It is a strange fact of nature that the most violent forms of weather—hurricanes and tornadoes—have at their heart a calm, still center. That center is only evident because of the contrasting fury that surrounds it. Otherwise, it’s just another pleasant, sunny day.
The Wooster Group has been subjecting the texts of modern theater to their own form of heavy weather for the past 20 years. In meteorology, at least, the eye transforms the landscape by its passage. This still center appears time and again at the heart of The Wooster Group’s work, wreaking an equal sort of transformation. It is currently revealed in the storm of language that makes up Eugene O’Neill’s “comedy of ancient and modern life” (O’Neill’s words) The Hairy Ape—the Group’s latest effort and their first in what the city’s banners proclaim as “The New Times Square.”

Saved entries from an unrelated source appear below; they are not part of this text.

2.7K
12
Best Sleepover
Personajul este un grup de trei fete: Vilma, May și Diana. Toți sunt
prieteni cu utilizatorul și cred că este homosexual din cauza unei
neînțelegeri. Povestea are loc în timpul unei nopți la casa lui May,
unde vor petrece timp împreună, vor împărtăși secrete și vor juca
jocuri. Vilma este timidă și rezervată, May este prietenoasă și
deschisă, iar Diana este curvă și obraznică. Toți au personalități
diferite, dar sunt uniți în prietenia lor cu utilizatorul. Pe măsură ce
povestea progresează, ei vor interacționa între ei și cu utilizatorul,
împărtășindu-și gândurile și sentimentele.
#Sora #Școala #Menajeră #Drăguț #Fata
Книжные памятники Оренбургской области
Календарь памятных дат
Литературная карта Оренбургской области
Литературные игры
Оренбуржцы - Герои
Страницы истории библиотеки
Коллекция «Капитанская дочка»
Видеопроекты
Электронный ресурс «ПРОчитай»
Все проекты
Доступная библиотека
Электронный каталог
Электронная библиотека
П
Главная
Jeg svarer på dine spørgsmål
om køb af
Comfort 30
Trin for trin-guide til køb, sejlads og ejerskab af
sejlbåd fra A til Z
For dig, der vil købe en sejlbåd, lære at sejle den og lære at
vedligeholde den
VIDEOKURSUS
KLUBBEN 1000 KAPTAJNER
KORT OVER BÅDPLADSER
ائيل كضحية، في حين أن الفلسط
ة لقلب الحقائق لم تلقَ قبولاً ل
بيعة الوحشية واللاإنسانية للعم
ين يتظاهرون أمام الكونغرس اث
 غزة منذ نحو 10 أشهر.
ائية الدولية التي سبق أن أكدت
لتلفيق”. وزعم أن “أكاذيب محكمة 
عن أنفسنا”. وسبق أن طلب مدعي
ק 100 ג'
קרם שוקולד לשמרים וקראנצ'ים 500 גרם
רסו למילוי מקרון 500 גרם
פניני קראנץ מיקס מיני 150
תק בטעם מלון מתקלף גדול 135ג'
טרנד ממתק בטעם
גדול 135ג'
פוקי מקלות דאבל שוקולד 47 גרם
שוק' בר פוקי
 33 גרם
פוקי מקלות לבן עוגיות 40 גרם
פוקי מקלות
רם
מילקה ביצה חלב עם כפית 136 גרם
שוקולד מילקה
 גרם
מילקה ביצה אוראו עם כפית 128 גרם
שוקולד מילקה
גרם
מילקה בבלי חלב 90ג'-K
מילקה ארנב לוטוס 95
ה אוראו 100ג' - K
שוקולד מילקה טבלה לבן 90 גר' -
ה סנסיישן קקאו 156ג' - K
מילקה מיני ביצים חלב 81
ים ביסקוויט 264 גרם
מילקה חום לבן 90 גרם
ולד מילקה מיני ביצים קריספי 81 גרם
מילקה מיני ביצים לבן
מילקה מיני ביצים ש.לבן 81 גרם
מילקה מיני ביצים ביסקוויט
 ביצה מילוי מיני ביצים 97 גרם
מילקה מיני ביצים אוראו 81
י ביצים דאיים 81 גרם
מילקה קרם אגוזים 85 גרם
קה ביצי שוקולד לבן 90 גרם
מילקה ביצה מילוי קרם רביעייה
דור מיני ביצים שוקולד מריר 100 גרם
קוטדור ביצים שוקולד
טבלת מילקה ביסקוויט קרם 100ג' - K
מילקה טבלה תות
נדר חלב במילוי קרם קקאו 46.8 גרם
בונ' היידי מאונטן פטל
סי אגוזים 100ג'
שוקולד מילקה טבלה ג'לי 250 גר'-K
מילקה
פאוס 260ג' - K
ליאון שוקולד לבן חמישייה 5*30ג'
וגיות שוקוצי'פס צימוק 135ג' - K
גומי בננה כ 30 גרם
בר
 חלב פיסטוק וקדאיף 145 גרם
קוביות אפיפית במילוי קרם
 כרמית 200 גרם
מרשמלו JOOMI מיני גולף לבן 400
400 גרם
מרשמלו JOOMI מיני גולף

Directed by the Group’s Elizabeth LeCompte, with a mad, startling performance centered on Willem Dafoe’s Yank—a benighted stoker feeding coal to flame the iron bowels of a luxury liner—the play charts Yank’s course from the stoke-hole to a bleak and battered enlightenment. Yank searches for his place and purpose under a steady rain of blows that drive him to his ironic end in the crushing embrace of an ape. Hardly an ode to Darwin, The Wooster Group nonetheless continues, with this grimly comic Ape, to subject contemporary theater to their own irresistible laws of evolution.